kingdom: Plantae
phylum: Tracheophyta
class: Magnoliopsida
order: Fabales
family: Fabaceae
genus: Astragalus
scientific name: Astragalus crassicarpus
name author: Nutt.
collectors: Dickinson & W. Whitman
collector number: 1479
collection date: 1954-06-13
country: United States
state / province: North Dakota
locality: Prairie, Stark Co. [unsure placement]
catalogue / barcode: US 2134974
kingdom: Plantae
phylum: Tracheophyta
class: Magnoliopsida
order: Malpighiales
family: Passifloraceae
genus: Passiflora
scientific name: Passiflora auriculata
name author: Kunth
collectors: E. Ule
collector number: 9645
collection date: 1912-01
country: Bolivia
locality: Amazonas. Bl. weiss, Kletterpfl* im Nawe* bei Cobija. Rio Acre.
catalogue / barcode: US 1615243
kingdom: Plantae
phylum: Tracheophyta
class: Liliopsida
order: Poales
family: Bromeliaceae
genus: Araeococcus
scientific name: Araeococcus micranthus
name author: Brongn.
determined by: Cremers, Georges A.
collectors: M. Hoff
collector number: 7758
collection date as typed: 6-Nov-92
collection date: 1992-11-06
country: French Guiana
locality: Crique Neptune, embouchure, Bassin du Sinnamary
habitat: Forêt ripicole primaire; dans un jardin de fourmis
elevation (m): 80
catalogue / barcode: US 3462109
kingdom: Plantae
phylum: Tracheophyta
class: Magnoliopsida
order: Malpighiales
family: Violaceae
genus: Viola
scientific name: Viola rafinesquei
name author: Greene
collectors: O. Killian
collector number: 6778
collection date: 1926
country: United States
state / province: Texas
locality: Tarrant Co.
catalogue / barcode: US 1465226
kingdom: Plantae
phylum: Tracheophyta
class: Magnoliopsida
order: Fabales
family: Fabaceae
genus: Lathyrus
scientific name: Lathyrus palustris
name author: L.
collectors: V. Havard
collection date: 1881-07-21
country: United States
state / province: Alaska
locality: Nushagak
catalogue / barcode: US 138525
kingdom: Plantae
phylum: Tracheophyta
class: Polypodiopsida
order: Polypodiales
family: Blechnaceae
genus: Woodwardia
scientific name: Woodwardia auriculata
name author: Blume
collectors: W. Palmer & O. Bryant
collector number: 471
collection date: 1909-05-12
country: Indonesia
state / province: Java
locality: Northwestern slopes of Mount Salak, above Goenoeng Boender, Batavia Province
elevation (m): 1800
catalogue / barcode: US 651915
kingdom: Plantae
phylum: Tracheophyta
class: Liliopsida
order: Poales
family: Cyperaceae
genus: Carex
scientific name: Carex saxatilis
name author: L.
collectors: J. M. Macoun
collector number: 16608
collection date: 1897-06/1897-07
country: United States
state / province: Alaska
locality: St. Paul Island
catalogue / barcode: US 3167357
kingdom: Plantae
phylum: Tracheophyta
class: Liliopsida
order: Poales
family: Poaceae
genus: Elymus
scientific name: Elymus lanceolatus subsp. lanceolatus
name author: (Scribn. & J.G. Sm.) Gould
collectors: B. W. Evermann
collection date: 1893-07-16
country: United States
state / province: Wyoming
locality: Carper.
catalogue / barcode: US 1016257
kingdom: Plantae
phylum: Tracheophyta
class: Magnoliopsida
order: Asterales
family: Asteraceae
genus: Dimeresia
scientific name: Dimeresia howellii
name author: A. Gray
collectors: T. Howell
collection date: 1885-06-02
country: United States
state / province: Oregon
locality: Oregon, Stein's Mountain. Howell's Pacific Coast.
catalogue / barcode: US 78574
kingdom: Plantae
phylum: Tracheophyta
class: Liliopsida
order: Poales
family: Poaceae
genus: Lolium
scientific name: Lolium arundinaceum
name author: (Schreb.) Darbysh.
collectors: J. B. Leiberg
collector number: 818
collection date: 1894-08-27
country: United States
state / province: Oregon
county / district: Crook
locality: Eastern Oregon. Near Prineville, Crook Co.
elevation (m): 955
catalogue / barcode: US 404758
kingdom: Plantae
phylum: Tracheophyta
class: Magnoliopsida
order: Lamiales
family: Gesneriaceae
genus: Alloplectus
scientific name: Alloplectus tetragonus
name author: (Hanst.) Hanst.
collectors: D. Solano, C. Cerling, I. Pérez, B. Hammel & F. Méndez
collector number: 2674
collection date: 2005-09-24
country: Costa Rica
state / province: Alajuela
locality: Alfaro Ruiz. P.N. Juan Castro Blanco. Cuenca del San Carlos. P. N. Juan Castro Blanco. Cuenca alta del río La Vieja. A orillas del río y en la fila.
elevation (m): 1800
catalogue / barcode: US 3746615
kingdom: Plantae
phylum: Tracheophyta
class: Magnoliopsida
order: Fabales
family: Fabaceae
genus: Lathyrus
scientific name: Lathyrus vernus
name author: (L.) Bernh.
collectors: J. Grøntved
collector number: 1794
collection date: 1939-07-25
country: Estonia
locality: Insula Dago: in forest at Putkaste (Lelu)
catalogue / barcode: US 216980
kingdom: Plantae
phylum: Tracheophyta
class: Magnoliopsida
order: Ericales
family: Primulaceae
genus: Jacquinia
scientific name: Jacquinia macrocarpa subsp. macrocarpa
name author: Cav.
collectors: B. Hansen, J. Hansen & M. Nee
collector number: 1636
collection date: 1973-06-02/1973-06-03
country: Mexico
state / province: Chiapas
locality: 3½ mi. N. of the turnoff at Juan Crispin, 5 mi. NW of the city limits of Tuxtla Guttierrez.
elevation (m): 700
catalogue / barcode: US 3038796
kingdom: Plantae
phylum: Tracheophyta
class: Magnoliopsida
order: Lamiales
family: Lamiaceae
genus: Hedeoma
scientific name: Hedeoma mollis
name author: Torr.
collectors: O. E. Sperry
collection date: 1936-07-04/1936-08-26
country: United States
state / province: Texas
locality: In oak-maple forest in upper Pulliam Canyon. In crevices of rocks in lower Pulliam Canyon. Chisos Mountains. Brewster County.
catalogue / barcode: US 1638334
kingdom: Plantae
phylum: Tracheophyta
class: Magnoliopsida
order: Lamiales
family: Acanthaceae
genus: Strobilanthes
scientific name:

☆ ☆ ☆ ☆

> _Set exercise_
Reproduce the lines above exactly, every one of them from start to finish.

> _Result for this task_
kingdom: Plantae
phylum: Tracheophyta
class: Magnoliopsida
order: Fabales
family: Fabaceae
genus: Astragalus
scientific name: Astragalus crassicarpus
name author: Nutt.
collectors: Dickinson & W. Whitman
collector number: 1479
collection date: 1954-06-13
country: United States
state / province: North Dakota
locality: Prairie, Stark Co. [unsure placement]
catalogue / barcode: US 2134974
kingdom: Plantae
phylum: Tracheophyta
class: Magnoliopsida
order: Malpighiales
family: Passifloraceae
genus: Passiflora
scientific name: Passiflora auriculata
name author: Kunth
collectors: E. Ule
collector number: 9645
collection date: 1912-01
country: Bolivia
locality: Amazonas. Bl. weiss, Kletterpfl* im Nawe* bei Cobija. Rio Acre.
catalogue / barcode: US 1615243
kingdom: Plantae
phylum: Tracheophyta
class: Liliopsida
order: Poales
family: Bromeliaceae
genus: Araeococcus
scientific name: Araeococcus micranthus
name author: Brongn.
determined by: Cremers, Georges A.
collectors: M. Hoff
collector number: 7758
collection date as typed: 6-Nov-92
collection date: 1992-11-06
country: French Guiana
locality: Crique Neptune, embouchure, Bassin du Sinnamary
habitat: Forêt ripicole primaire; dans un jardin de fourmis
elevation (m): 80
catalogue / barcode: US 3462109
kingdom: Plantae
phylum: Tracheophyta
class: Magnoliopsida
order: Malpighiales
family: Violaceae
genus: Viola
scientific name: Viola rafinesquei
name author: Greene
collectors: O. Killian
collector number: 6778
collection date: 1926
country: United States
state / province: Texas
locality: Tarrant Co.
catalogue / barcode: US 1465226
kingdom: Plantae
phylum: Tracheophyta
class: Magnoliopsida
order: Fabales
family: Fabaceae
genus: Lathyrus
scientific name: Lathyrus palustris
name author: L.
collectors: V. Havard
collection date: 1881-07-21
country: United States
state / province: Alaska
locality: Nushagak
catalogue / barcode: US 138525
kingdom: Plantae
phylum: Tracheophyta
class: Polypodiopsida
order: Polypodiales
family: Blechnaceae
genus: Woodwardia
scientific name: Woodwardia auriculata
name author: Blume
collectors: W. Palmer & O. Bryant
collector number: 471
collection date: 1909-05-12
country: Indonesia
state / province: Java
locality: Northwestern slopes of Mount Salak, above Goenoeng Boender, Batavia Province
elevation (m): 1800
catalogue / barcode: US 651915
kingdom: Plantae
phylum: Tracheophyta
class: Liliopsida
order: Poales
family: Cyperaceae
genus: Carex
scientific name: Carex saxatilis
name author: L.
collectors: J. M. Macoun
collector number: 16608
collection date: 1897-06/1897-07
country: United States
state / province: Alaska
locality: St. Paul Island
catalogue / barcode: US 3167357
kingdom: Plantae
phylum: Tracheophyta
class: Liliopsida
order: Poales
family: Poaceae
genus: Elymus
scientific name: Elymus lanceolatus subsp. lanceolatus
name author: (Scribn. & J.G. Sm.) Gould
collectors: B. W. Evermann
collection date: 1893-07-16
country: United States
state / province: Wyoming
locality: Carper.
catalogue / barcode: US 1016257
kingdom: Plantae
phylum: Tracheophyta
class: Magnoliopsida
order: Asterales
family: Asteraceae
genus: Dimeresia
scientific name: Dimeresia howellii
name author: A. Gray
collectors: T. Howell
collection date: 1885-06-02
country: United States
state / province: Oregon
locality: Oregon, Stein's Mountain. Howell's Pacific Coast.
catalogue / barcode: US 78574
kingdom: Plantae
phylum: Tracheophyta
class: Liliopsida
order: Poales
family: Poaceae
genus: Lolium
scientific name: Lolium arundinaceum
name author: (Schreb.) Darbysh.
collectors: J. B. Leiberg
collector number: 818
collection date: 1894-08-27
country: United States
state / province: Oregon
county / district: Crook
locality: Eastern Oregon. Near Prineville, Crook Co.
elevation (m): 955
catalogue / barcode: US 404758
kingdom: Plantae
phylum: Tracheophyta
class: Magnoliopsida
order: Lamiales
family: Gesneriaceae
genus: Alloplectus
scientific name: Alloplectus tetragonus
name author: (Hanst.) Hanst.
collectors: D. Solano, C. Cerling, I. Pérez, B. Hammel & F. Méndez
collector number: 2674
collection date: 2005-09-24
country: Costa Rica
state / province: Alajuela
locality: Alfaro Ruiz. P.N. Juan Castro Blanco. Cuenca del San Carlos. P. N. Juan Castro Blanco. Cuenca alta del río La Vieja. A orillas del río y en la fila.
elevation (m): 1800
catalogue / barcode: US 3746615
kingdom: Plantae
phylum: Tracheophyta
class: Magnoliopsida
order: Fabales
family: Fabaceae
genus: Lathyrus
scientific name: Lathyrus vernus
name author: (L.) Bernh.
collectors: J. Grøntved
collector number: 1794
collection date: 1939-07-25
country: Estonia
locality: Insula Dago: in forest at Putkaste (Lelu)
catalogue / barcode: US 216980
kingdom: Plantae
phylum: Tracheophyta
class: Magnoliopsida
order: Ericales
family: Primulaceae
genus: Jacquinia
scientific name: Jacquinia macrocarpa subsp. macrocarpa
name author: Cav.
collectors: B. Hansen, J. Hansen & M. Nee
collector number: 1636
collection date: 1973-06-02/1973-06-03
country: Mexico
state / province: Chiapas
locality: 3½ mi. N. of the turnoff at Juan Crispin, 5 mi. NW of the city limits of Tuxtla Guttierrez.
elevation (m): 700
catalogue / barcode: US 3038796
kingdom: Plantae
phylum: Tracheophyta
class: Magnoliopsida
order: Lamiales
family: Lamiaceae
genus: Hedeoma
scientific name: Hedeoma mollis
name author: Torr.
collectors: O. E. Sperry
collection date: 1936-07-04/1936-08-26
country: United States
state / province: Texas
locality: In oak-maple forest in upper Pulliam Canyon. In crevices of rocks in lower Pulliam Canyon. Chisos Mountains. Brewster County.
catalogue / barcode: US 1638334
kingdom: Plantae
phylum: Tracheophyta
class: Magnoliopsida
order: Lamiales
family: Acanthaceae
genus: Strobilanthes
scientific name:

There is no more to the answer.